Extract:
● ● ● ● ● ● ●
# reducing food size; pepper mill



## josmoloco (Aug 23, 2008)

To feed my smaller fish I have been using a sea salt grinder(pepper mill). It works great, even the large size hikari pellets grind up. There is some powder but fry love it! I have found the best food to grind is hbh cichlid attack pellets.


----------



## Curator (Feb 18, 2009)

my cichlids are refusing to eat pellets >.< whole or broken up... they went for 3 days still wouldnt eat them, gave them some flake food and they tore it up... I think they may have been raised on flake food be4 I got them, so now its all they will eat,lol... and im stuck with a rather pricey container of pellets...lol...


----------



## zazz (Apr 5, 2008)

im thinking of throwing in flakes for a while instead of pellets because the latest addition of smaller fish dont get a look in.

when they get bigger i will revert back to pellets and this will reduce the amount of uneaten food left in the tank.


----------



## josmoloco (Aug 23, 2008)

Flakes suck because the nutrients disintegrate out of them too fast.


----------



## Curator (Feb 18, 2009)

Exactly why I wish my cichlids would eat the pellets, but they show no interest in them:/...


----------



## Stickzula (Sep 14, 2007)

keep feeding them the pellets. eventually they will eat them if there is no other option for them. They can go a week without eating easily. Just be careful not to over feed.
● ● ● ● ● ● ●
Dataset content:
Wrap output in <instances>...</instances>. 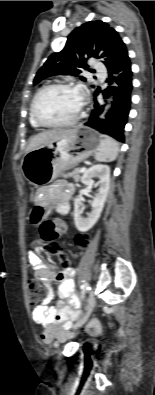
● ● ● ● ● ● ●
Tasks to carry out:
1) Answer these questions about the fish food thread.
(a) What tool does josmoloco use to grind food for smaller fish?
(b) What food did Curator's cichlids eat after refusing pellets?
(c) According to Stickzula, how long can the fish easily go without eating?
2) Write out the part of the fish food thread starting with "## zazz (Apr" and going on through "them too fast.", renaming "pellets" to "granules" each time it appears.

Answers for the tasks:
1)
(a) A sea salt grinder (pepper mill).
(b) Flake food.
(c) A week.

2)
## zazz (Apr 5, 2008)

im thinking of throwing in flakes for a while instead of granules because the latest addition of smaller fish dont get a look in.

when they get bigger i will revert back to granules and this will reduce the amount of uneaten food left in the tank.


----------



## josmoloco (Aug 23, 2008)

Flakes suck because the nutrients disintegrate out of them too fast.